---- Records
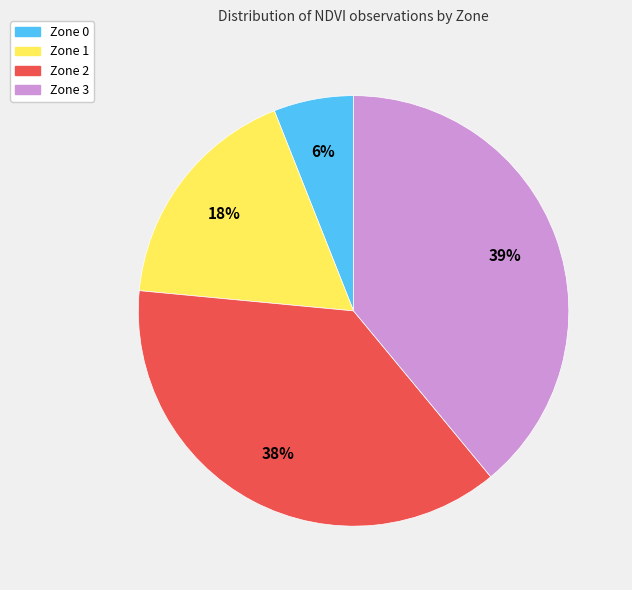

How many segments does this pie chart have?

4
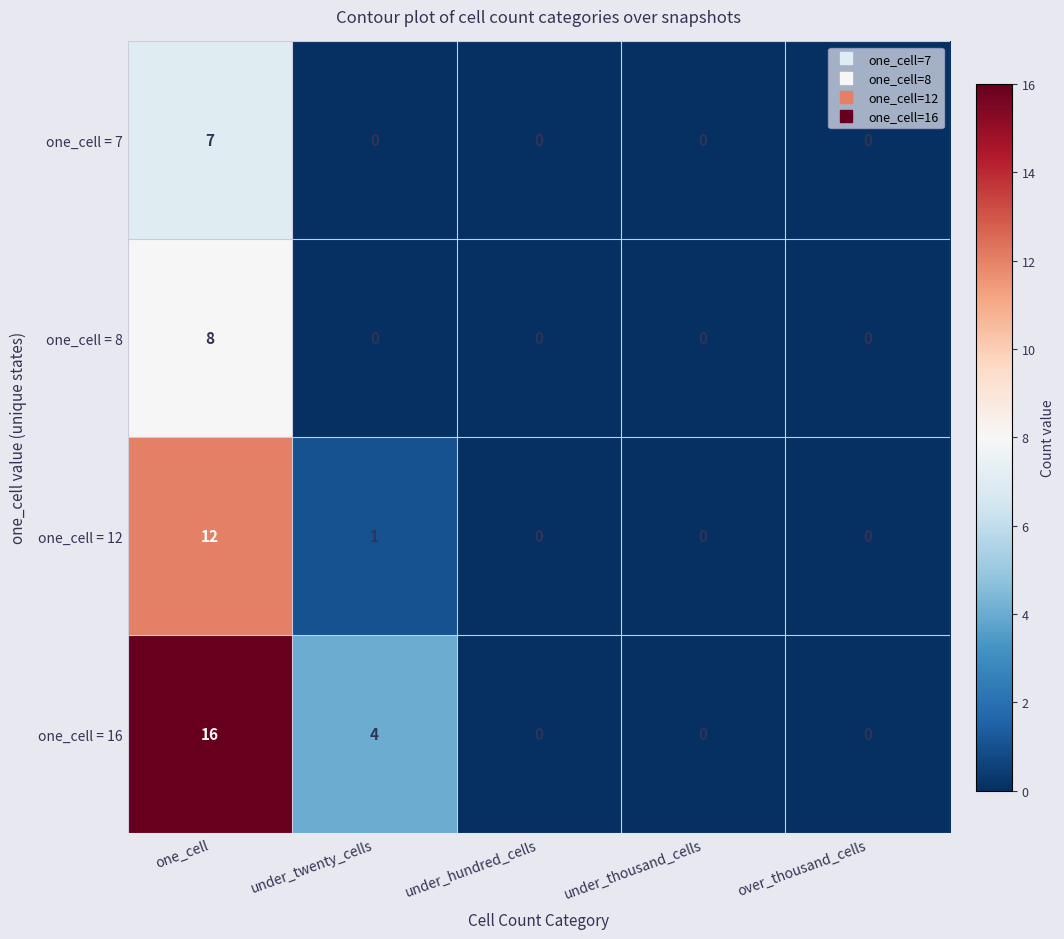

Which series has the widest spread of values?

one_cell = 16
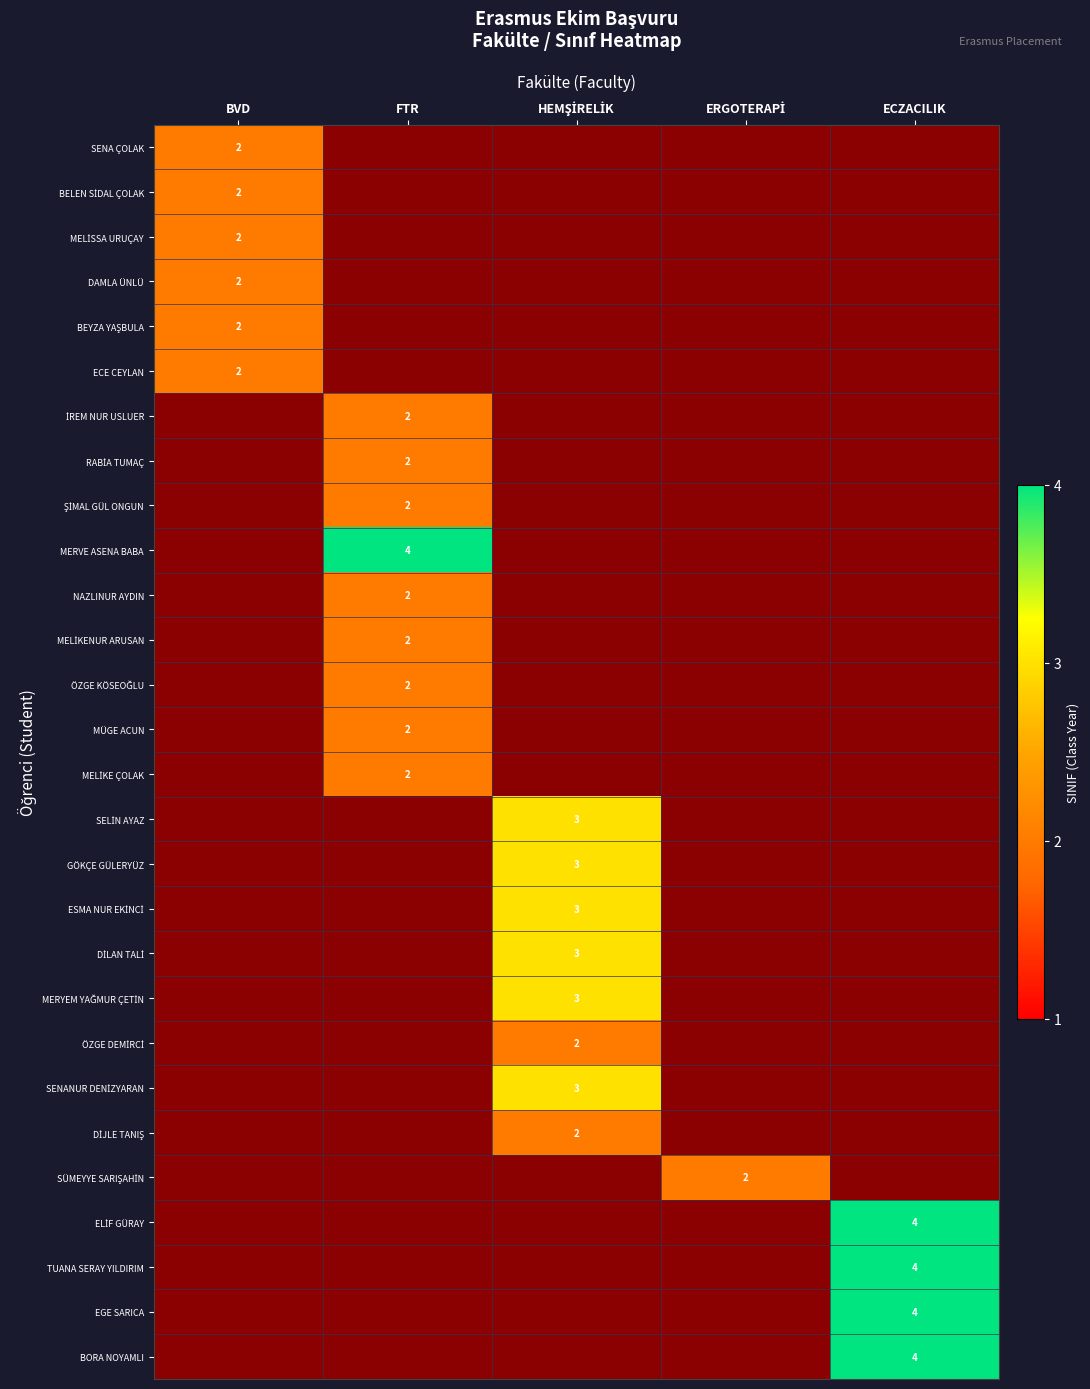

Which series has the largest total across all categories?

MERVE ASENA BABA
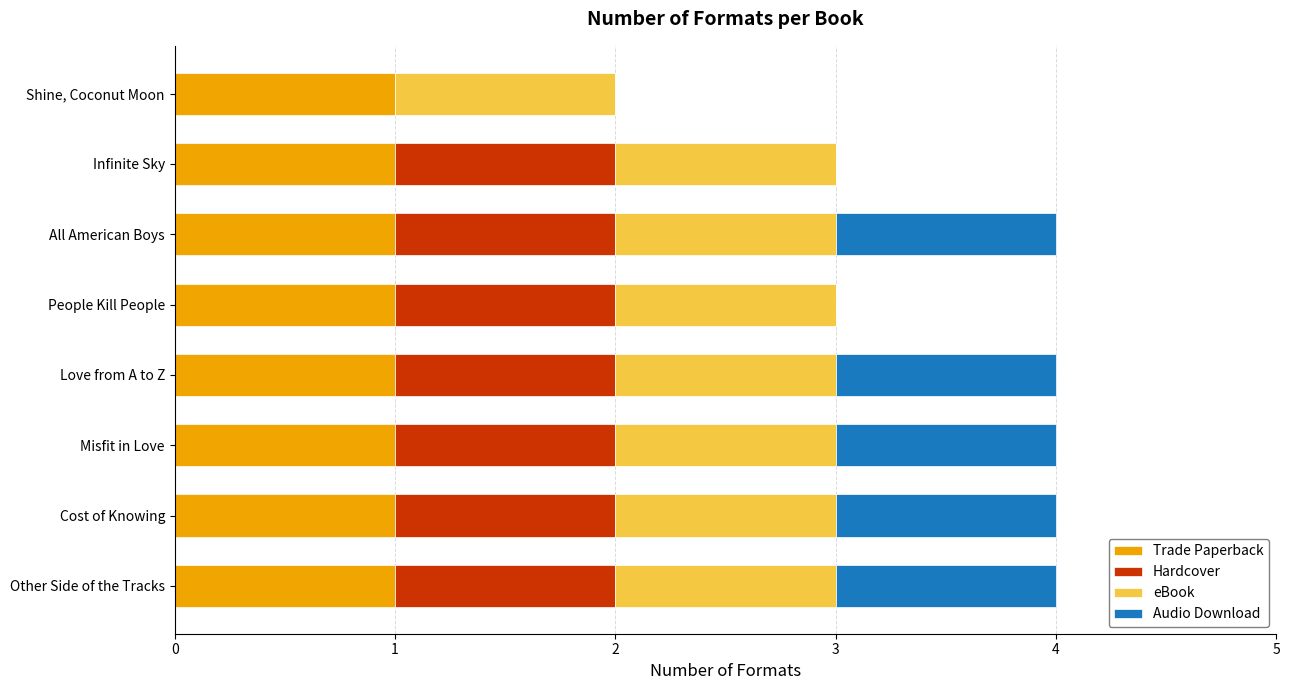

Is it true that Trade Paperback equals 0 at All American Boys?

False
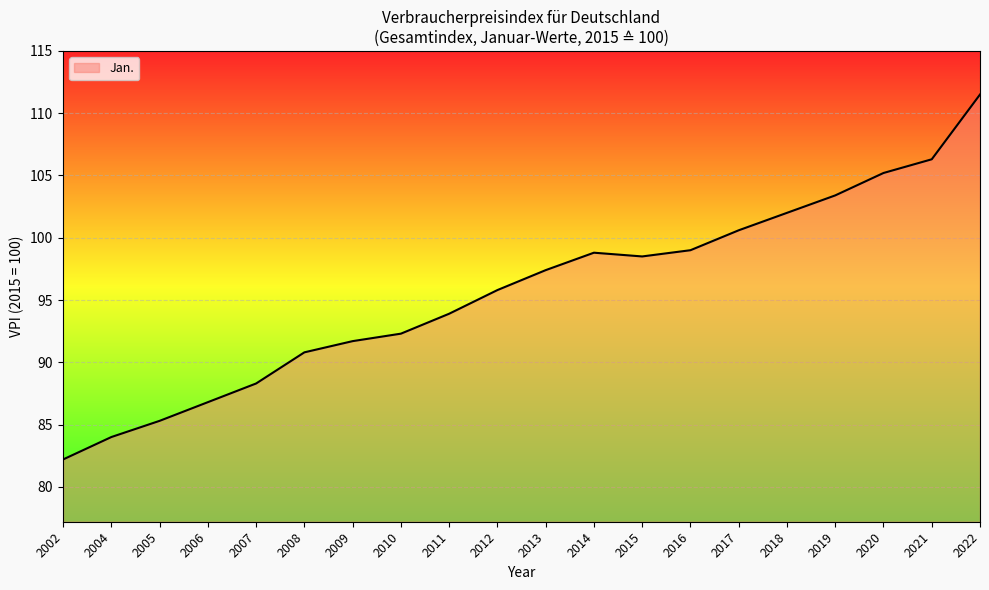

Which label corresponds to the smallest value in the chart?

2002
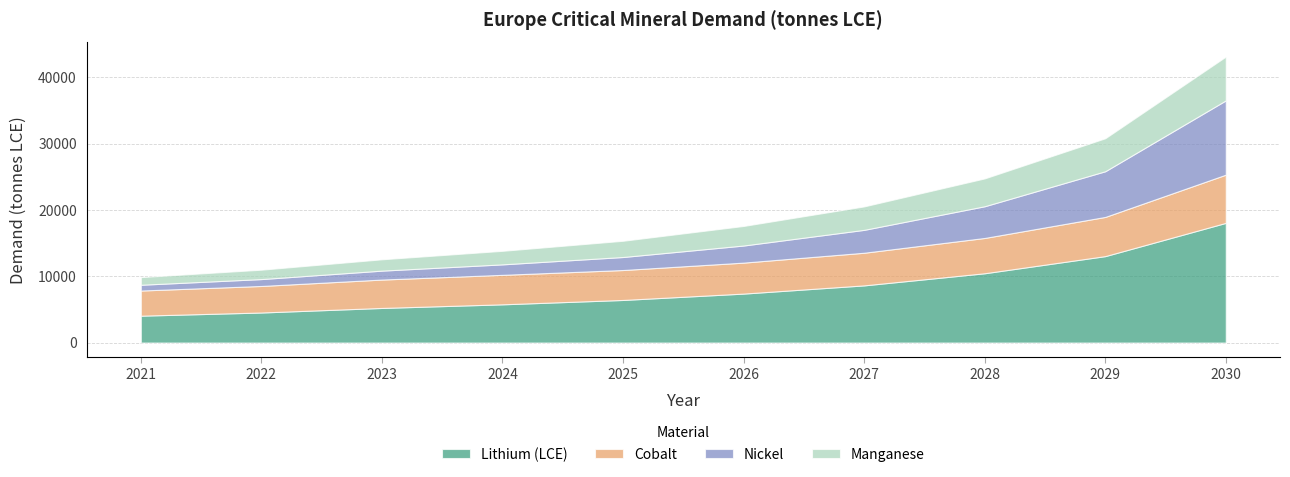

What are all the series names shown in the legend?

Lithium (LCE), Cobalt, Nickel, Manganese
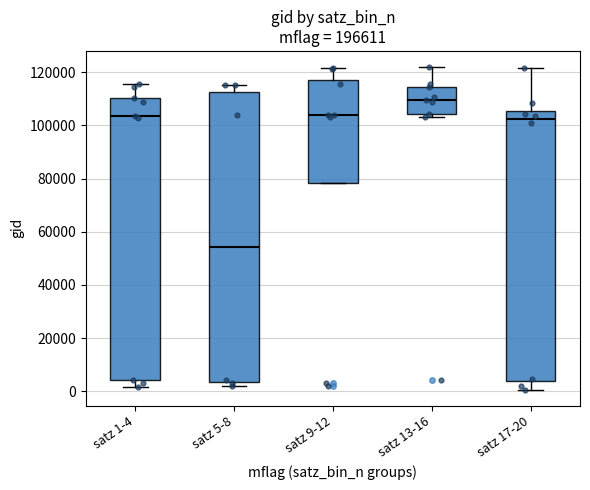

Where is the upper edge of the box for satz 5-8 on the y-axis? The values are not printed on the chart, so give them approximately, as read against the axis.

112000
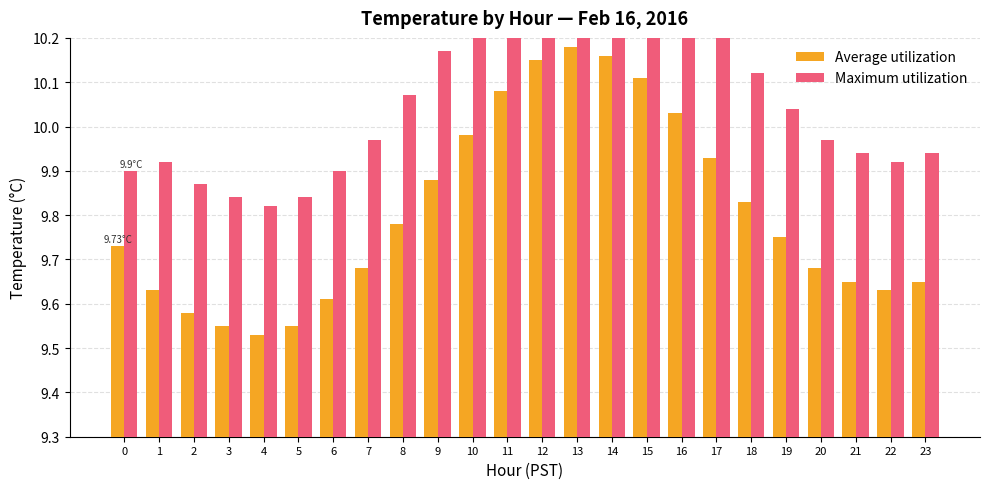

At 16, list the series in order from largest to smallest.

Maximum utilization, Average utilization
--------
▶ What to produce
Please arrange every line of the records above as a numbered list, leaving out blank lines and the picture lines.

▶ Finished task
1. How many segments does this pie chart have?
2. 4
3. Which series has the widest spread of values?
4. one_cell = 16
5. Which series has the largest total across all categories?
6. MERVE ASENA BABA
7. Is it true that Trade Paperback equals 0 at All American Boys?
8. False
9. Which label corresponds to the smallest value in the chart?
10. 2002
11. What are all the series names shown in the legend?
12. Lithium (LCE), Cobalt, Nickel, Manganese
13. Where is the upper edge of the box for satz 5-8 on the y-axis? The values are not printed on the chart, so give them approximately, as read against the axis.
14. 112000
15. At 16, list the series in order from largest to smallest.
16. Maximum utilization, Average utilization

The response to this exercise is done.